Fresh off the release of the minutes from the Fed’s July FOMC meetings comes two reports confirming what many of the Board’s “hawks” were talking about. In yesterday’s article, you read how Fed members commented on how they’d like to see more data before coming to any consensus regardinghome sales rise in july when and how high to raise rates, if at all.

Amid concerns the housing market may be cooling off ahead of the QEIII stoppage in October and the higher rates that might follow the National Association of Realtors reported that home sales for the month of July rose 2.4 percent from the previous month to an annualized rate of 5.15 homes, surpassing analyst expectations for the fourth straight month.

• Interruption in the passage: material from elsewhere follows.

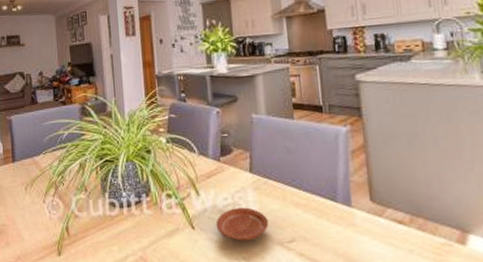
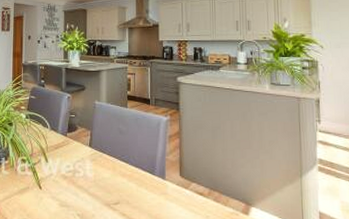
plate: present [215,207,269,241] -> none [58,174,100,201]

You’ll recall last summer just after then Chair Bernanke announced an end to the Fed pumping, rates popped up and home sales slowed immediately thereafter. The July 2014 numbers show the highest level of sales in a year.

At the same time a survey released by the Philadelphia Federal Reserve Bank reported that economic activity for the region rose from 23.9 to 28, which is nearly 10 points higher than many expected. It seems we’ve been getting quite a few so-called “surprise numbers” as predictions seem to be more cautious than reality.

If we continue to see such reports consistently beat expectations the number of Fed members who are now doves will begin to sound a little bit more like a hawk. It doesn’t have to be a unanimous vote when Fed members consider raising, lowering or keeping the Fed Funds and Discount rate the same, it takes a majority. Chair Yellen is a well-known dove as it relates to interest rates but she may soon be getting a bit more pressure from the other side. If various economic reports in September also beat expectations, rates will begin to rise overall without any direct Fed action, all in anticipation of such a move. We might very well be witnessing an end to sub-5.00% 30 year mortgage rate.